The Humuhumunukunukuapua`a is the state fish of Hawaii, albeit unofficial.

How I came to know that rather curious fact is what I have decided to write about...Wait!...Strike that...how I have come to know a whole constellation of curious fact, arcane knowledge and just plain not common sense is what I want to write about.

I want to make it abundantly clear, which undoubtedly would happen after you read a few of my flawed statements in any case, that I am not a philosopher and that this is not in almost any way, shape or form, abstract, solid or constructed from some geometry of n-or-so dimensions to be construed as an essay in epistemology or my method, rigorous or casual, for how I, we all, come to know things. That is way beyond my scope or ability.

Whew, it was great to get that bit of mental flotsam off my chest.

Back to the fish also known as the Hawaiian Trigger Fish, I simply heard it one sunny Sunday morning on NPR. Now the question becomes why did NPR run such an audio article? Beats me! I have never been asked it in a game of Trivial Pursuit, but would ace the category, if the question came up.

One of my inventions, so don’t you bother to run out and copyright it, is the game of Consequential Pursuits. There are only five maybe ten cards. At the beginning of play everyone sits in the lotus position, comfortable on pillows, opposite one another. After a couple Om Mani Padme Hums the person who feels “the rightness of the moment” picks a card and displays the contents to the assembled initiates. The card thus picked in our tutorial round is “Love”. The participants then spend the next ten to twenty years in deep contemplation on the concept of “Love”. One of the conundrums that must be solved is how someone wins the game.

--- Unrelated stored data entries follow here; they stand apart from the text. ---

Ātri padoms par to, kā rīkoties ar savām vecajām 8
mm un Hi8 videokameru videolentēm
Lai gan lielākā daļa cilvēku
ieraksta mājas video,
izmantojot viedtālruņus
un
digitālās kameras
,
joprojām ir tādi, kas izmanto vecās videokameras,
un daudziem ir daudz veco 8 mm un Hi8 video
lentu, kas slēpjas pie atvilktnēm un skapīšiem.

Look, I know a bunch of stuff. None of it can be considered as practical, germane, important or topical in the quotidian life that I lead. It is our habit at the company where I work to play a bastardized game of Trivial Pursuit. I read the entire card, we all guess and haw at the answer and then I turn to card over and spit up the knowledge tallied on the other side. No pies, no moves, no climbs up the Parcheesi like board, just the questions and the answers, ma’am. The kind of game Joe Friday would play.

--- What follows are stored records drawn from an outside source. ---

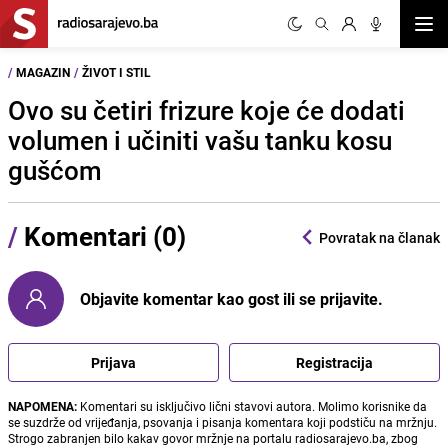
Otvor
/
MAGAZIN
/
ŽIVOT I STIL
Ovo su četiri frizure koje će dodati
volumen i učiniti vašu tanku kosu
gušćom
/
Komentari (0)
Povratak na članak
Objavite komentar kao gost ili se prijavite.
Prijava
Registracija
NAPOMENA:
Komentari su isključivo lični stavovi autora. Molimo korisnike da
se suzdrže od vrijeđanja, psovanja i pisanja komentara koji podstiču na mržnju.
Strogo zabranjen bilo kakav govor mržnje na portalu radiosarajevo.ba, zbog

One day I was off in the world and came back to a game in progress around the lunch table. “Go ahead ask him!” one co-worker nudged another. “He won’t know! He can’t know that!” said another. The implication was that if I did know the answer I was even a queerer duck than anyone thought. “Okay, “said the first person, clutching the card, “What Philosopher wrote the Blue and the Brown Books?”

Quicker than you can say Tractatus Logico-Philosophicus, I answered “Wittgenstein”

“You can’t know that!” said one. “First name?” questioned the other
“Ludwig” I said, “born Vienna, Austria.” Like a true Wisenheimer.

See, they never asked me what the books were about. And I don’t know why I remembered Ludwig very much. Once I owned a copy of all three books and can’t even pretend that I plumed their depths. Hell, I couldn’t even skim their surface.

A friend of mine, Dean to be exact, says the he stopped playing Trivial Pursuit when a woman combatant yelled at him as he answered some equally obscure bit of information, “You have no right to know that!”

I haven’t quit. I love knowing the stupid stuff that I know. It makes life a little more worthwhile. My latest tack is, when confronted with irate faces caused somehow by my answering an inconsequential questions is to say, “Well, why is it that you don’t know that?”

It’s the question I ask my self when someone exhibits knowledge unknown to me. In wonder, I think, “Why don’t I know that?”

Did you know that Marilyn Monroe was the model for Tinker Bell? I often go to sleep dreaming about that.